### About this exercise
Lay out every line of the material below as a Markdown table with the columns No. and Line, numbering the rows and skipping blank lines. Leave the pictures out of the table.

Recorded data section start

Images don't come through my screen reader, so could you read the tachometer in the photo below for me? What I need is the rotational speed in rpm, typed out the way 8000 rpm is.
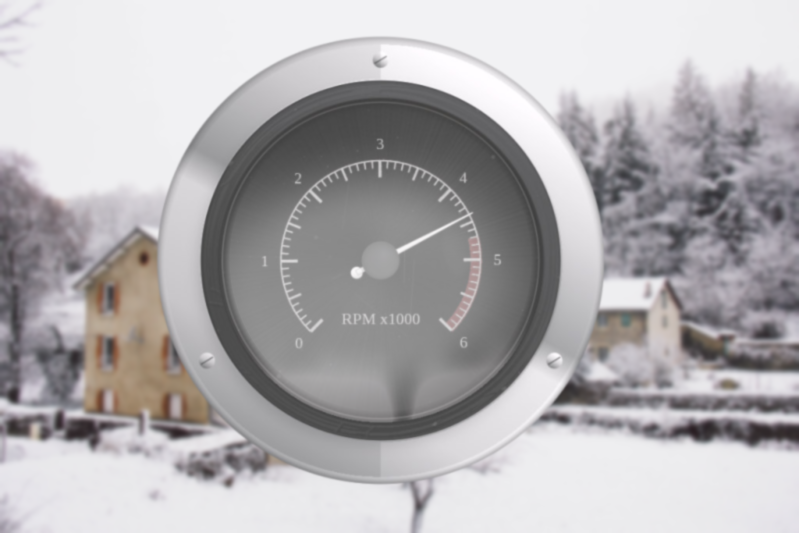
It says 4400 rpm
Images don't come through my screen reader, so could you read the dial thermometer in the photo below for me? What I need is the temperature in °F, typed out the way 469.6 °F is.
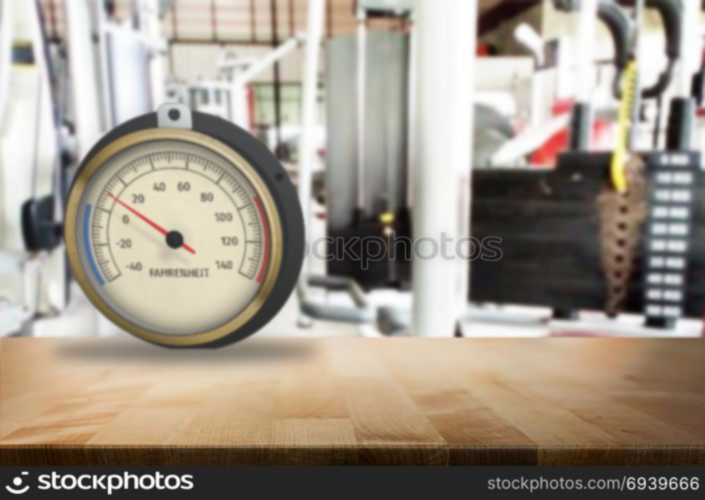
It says 10 °F
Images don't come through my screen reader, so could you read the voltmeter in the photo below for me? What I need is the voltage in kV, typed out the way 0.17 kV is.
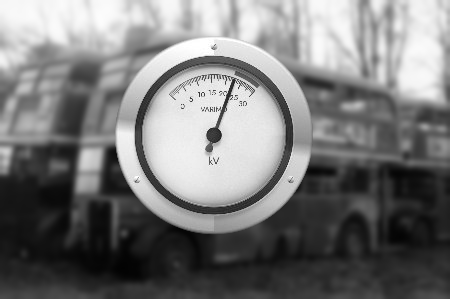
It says 22.5 kV
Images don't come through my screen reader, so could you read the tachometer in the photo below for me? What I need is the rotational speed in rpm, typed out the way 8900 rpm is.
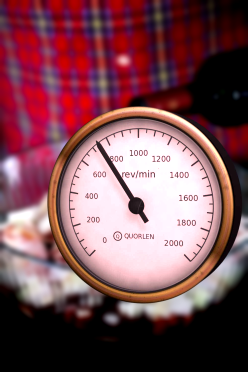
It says 750 rpm
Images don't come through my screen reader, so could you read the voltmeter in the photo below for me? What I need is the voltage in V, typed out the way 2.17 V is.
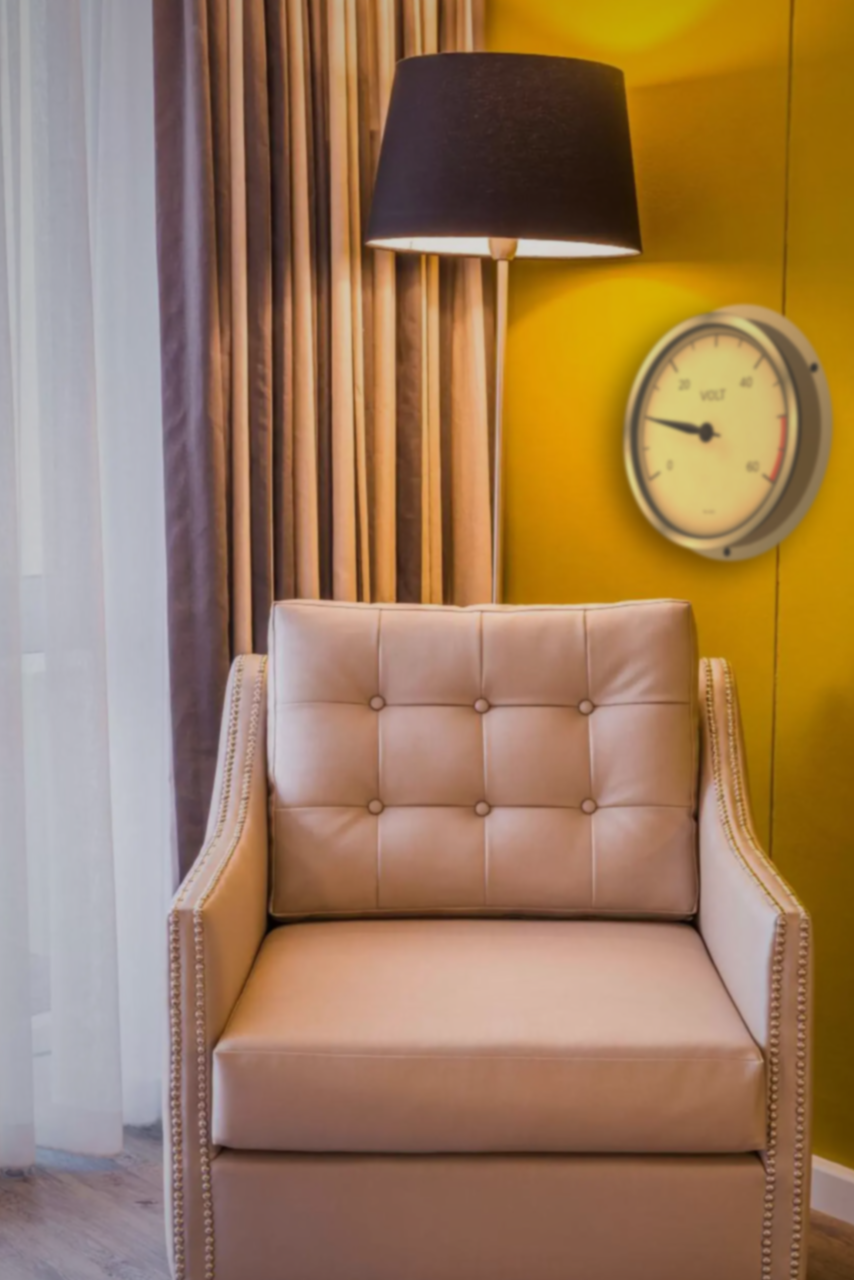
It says 10 V
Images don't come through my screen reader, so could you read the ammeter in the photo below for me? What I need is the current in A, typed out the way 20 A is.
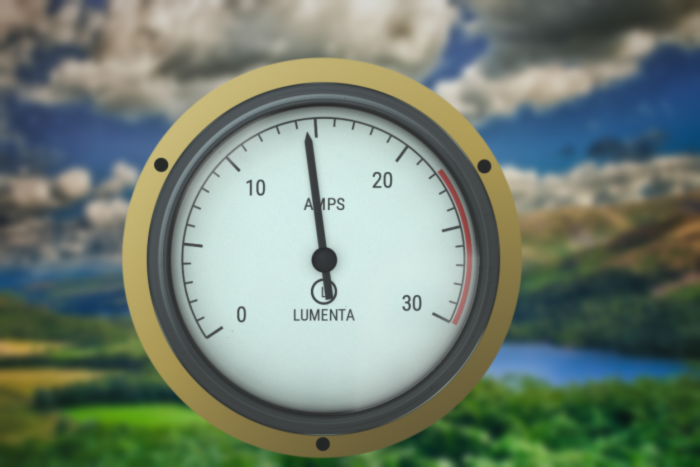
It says 14.5 A
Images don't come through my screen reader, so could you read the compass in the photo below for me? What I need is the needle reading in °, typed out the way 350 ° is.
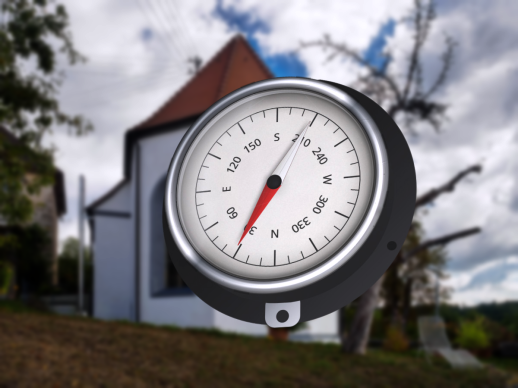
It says 30 °
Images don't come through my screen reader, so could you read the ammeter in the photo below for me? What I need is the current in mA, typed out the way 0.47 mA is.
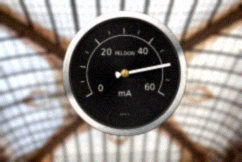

Recorded data section end

### Task answer
| No. | Line |
|---|---|
| 1 | Images don't come through my screen reader, so could you read the tachometer in the photo below for me? What I need is the rotational speed in rpm, typed out the way 8000 rpm is. |
| 2 | It says 4400 rpm |
| 3 | Images don't come through my screen reader, so could you read the dial thermometer in the photo below for me? What I need is the temperature in °F, typed out the way 469.6 °F is. |
| 4 | It says 10 °F |
| 5 | Images don't come through my screen reader, so could you read the voltmeter in the photo below for me? What I need is the voltage in kV, typed out the way 0.17 kV is. |
| 6 | It says 22.5 kV |
| 7 | Images don't come through my screen reader, so could you read the tachometer in the photo below for me? What I need is the rotational speed in rpm, typed out the way 8900 rpm is. |
| 8 | It says 750 rpm |
| 9 | Images don't come through my screen reader, so could you read the voltmeter in the photo below for me? What I need is the voltage in V, typed out the way 2.17 V is. |
| 10 | It says 10 V |
| 11 | Images don't come through my screen reader, so could you read the ammeter in the photo below for me? What I need is the current in A, typed out the way 20 A is. |
| 12 | It says 14.5 A |
| 13 | Images don't come through my screen reader, so could you read the compass in the photo below for me? What I need is the needle reading in °, typed out the way 350 ° is. |
| 14 | It says 30 ° |
| 15 | Images don't come through my screen reader, so could you read the ammeter in the photo below for me? What I need is the current in mA, typed out the way 0.47 mA is. |